* **Activity**
Write out the lines from the very first one up to and including the line with "Sinne des § 14", keeping every character unchanged.

^^^^^^^^

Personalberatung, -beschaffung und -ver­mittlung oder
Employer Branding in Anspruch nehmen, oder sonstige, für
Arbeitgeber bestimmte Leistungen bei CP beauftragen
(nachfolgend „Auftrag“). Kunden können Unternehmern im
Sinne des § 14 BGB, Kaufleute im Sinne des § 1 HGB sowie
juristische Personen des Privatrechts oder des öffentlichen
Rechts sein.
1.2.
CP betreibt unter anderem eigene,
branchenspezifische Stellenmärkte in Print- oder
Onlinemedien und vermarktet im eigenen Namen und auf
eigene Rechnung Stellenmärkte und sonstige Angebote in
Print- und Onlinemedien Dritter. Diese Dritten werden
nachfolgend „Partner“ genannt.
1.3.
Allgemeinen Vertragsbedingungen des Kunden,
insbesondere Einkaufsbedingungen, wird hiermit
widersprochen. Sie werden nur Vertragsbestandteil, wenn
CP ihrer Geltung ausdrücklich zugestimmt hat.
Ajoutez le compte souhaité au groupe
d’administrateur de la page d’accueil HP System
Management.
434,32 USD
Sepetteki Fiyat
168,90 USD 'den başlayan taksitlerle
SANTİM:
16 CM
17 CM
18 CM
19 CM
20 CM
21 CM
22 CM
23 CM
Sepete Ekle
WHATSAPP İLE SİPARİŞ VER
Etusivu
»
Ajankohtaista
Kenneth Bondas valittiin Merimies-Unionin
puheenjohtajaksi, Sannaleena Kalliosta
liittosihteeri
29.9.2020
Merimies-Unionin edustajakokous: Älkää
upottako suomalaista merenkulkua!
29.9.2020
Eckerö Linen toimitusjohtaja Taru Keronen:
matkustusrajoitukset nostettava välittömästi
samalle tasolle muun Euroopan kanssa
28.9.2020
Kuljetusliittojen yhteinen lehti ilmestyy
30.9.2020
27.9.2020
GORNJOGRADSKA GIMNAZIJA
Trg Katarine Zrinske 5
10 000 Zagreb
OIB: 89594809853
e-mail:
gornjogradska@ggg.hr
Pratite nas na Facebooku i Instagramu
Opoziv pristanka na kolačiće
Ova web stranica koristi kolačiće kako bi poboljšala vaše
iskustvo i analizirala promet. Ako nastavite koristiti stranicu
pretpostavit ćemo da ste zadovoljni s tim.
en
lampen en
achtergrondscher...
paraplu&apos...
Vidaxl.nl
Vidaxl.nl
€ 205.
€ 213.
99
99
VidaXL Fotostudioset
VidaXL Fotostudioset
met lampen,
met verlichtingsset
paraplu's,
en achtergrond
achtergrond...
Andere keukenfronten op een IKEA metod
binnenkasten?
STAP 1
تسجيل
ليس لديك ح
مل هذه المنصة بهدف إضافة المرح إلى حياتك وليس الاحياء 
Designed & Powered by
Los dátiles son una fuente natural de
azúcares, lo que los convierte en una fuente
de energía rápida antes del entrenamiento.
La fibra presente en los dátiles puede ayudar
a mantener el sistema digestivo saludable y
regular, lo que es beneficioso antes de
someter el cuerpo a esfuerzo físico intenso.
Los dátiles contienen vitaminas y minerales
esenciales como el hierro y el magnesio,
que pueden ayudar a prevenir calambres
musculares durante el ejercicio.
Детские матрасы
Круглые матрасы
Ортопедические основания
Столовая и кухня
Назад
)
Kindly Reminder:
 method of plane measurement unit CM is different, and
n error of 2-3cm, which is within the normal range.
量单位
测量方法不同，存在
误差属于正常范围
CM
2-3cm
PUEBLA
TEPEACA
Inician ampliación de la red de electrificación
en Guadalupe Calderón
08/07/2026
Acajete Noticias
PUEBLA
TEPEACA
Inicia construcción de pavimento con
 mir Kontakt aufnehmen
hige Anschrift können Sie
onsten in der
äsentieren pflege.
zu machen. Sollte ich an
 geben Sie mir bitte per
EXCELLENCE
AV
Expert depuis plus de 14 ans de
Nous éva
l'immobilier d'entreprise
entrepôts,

^^^^^^^^

* **Task answer**
Personalberatung, -beschaffung und -ver­mittlung oder
Employer Branding in Anspruch nehmen, oder sonstige, für
Arbeitgeber bestimmte Leistungen bei CP beauftragen
(nachfolgend „Auftrag“). Kunden können Unternehmern im
Sinne des § 14 BGB, Kaufleute im Sinne des § 1 HGB sowie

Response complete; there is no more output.